(GIVEN RECORDS)
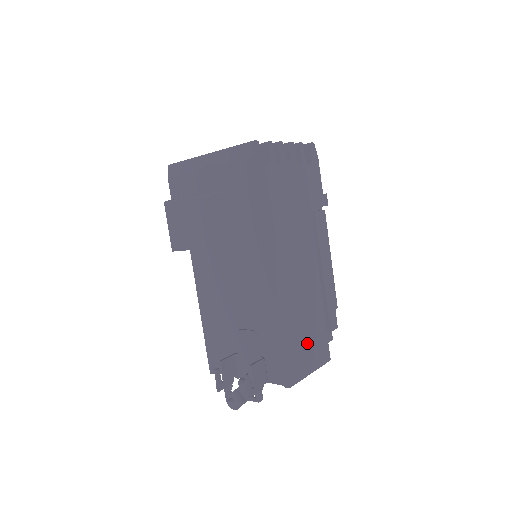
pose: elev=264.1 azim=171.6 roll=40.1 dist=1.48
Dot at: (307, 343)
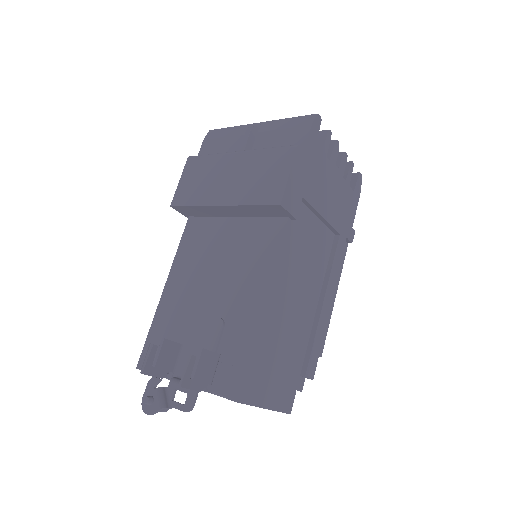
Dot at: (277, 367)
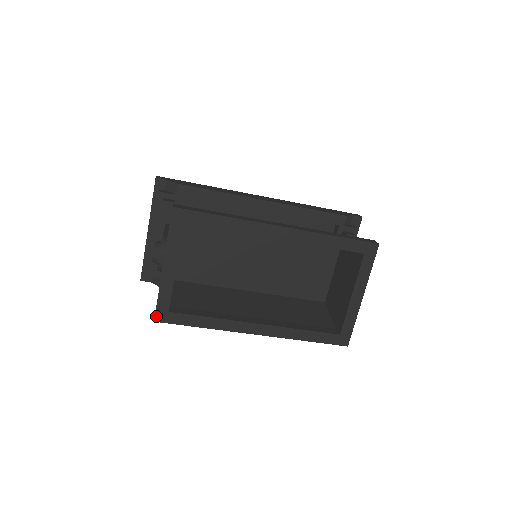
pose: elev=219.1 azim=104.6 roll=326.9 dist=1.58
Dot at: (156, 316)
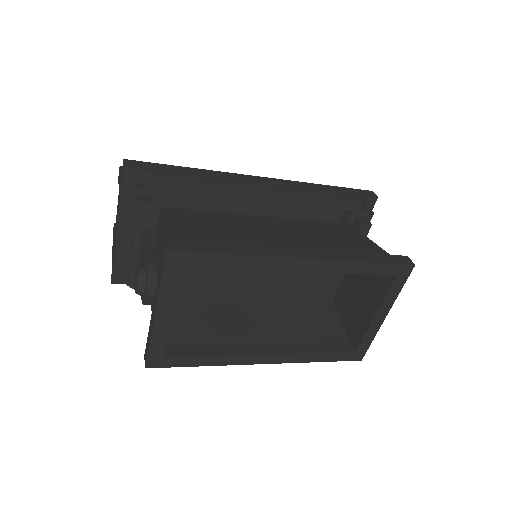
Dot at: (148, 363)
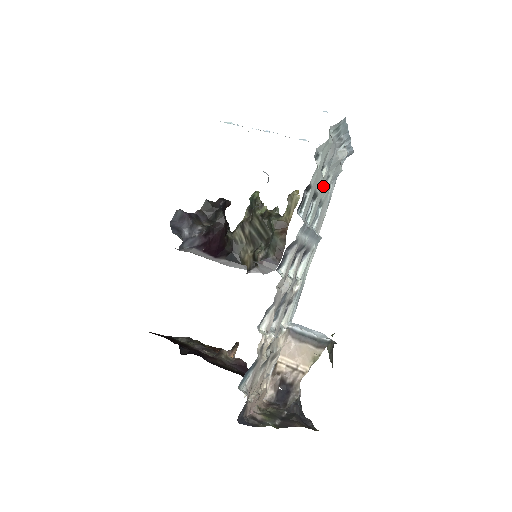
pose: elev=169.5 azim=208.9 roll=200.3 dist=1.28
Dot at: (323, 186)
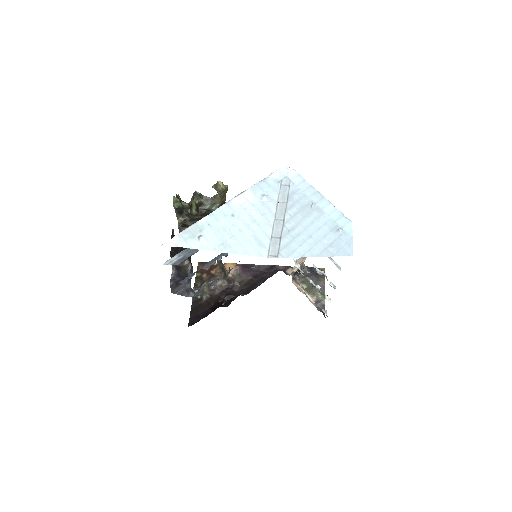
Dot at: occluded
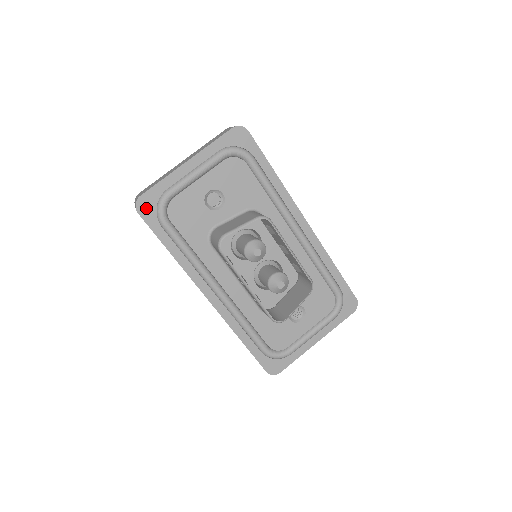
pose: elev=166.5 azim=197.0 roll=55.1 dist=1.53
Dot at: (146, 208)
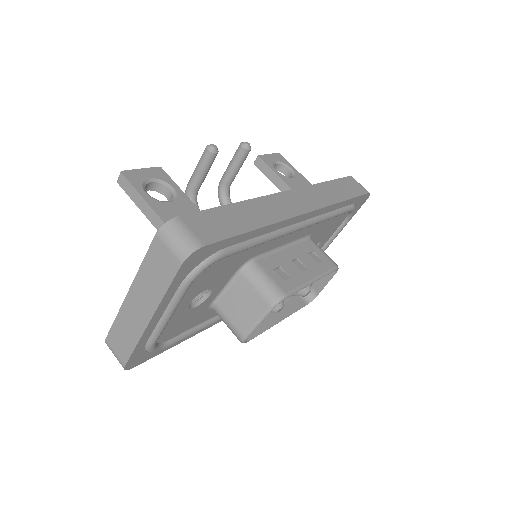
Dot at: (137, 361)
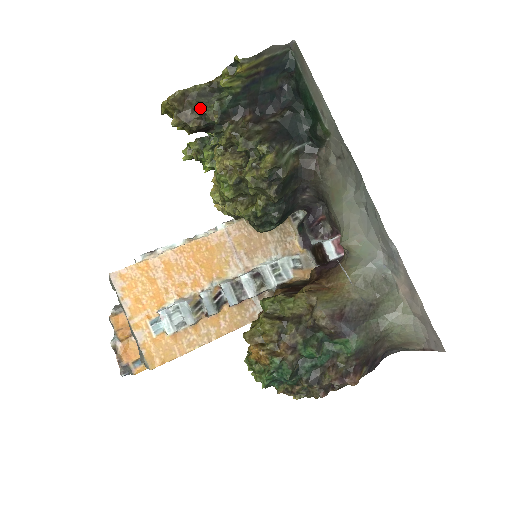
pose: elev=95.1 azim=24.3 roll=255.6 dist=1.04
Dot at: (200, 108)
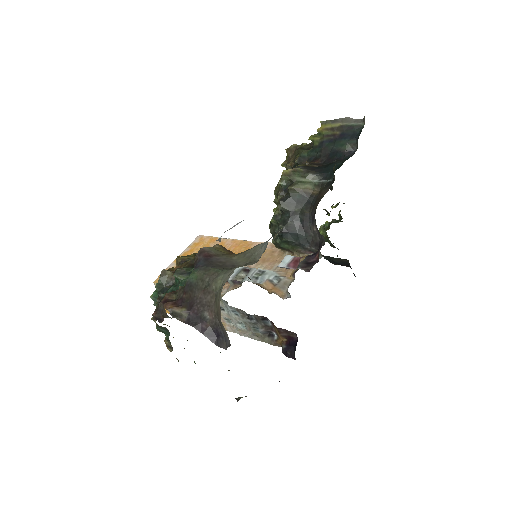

(GOAL) Could you render every line of the records above as a Markdown table with the columns "Index" and "Content", numbering the rows and skipping blank lines? Leave the pictures out.

(IN RESPONSE)
| Index | Content |
|---|---|
| 1 | pose: elev=264.1 azim=171.6 roll=40.1 dist=1.48 |
| 2 | Dot at: (307, 343) |
| 3 | Dot at: (277, 367) |
| 4 | pose: elev=219.1 azim=104.6 roll=326.9 dist=1.58 |
| 5 | Dot at: (156, 316) |
| 6 | Dot at: (148, 363) |
| 7 | pose: elev=169.5 azim=208.9 roll=200.3 dist=1.28 |
| 8 | Dot at: (323, 186) |
| 9 | Dot at: occluded |
| 10 | pose: elev=166.5 azim=197.0 roll=55.1 dist=1.53 |
| 11 | Dot at: (146, 208) |
| 12 | Dot at: (137, 361) |
| 13 | pose: elev=95.1 azim=24.3 roll=255.6 dist=1.04 |
| 14 | Dot at: (200, 108) |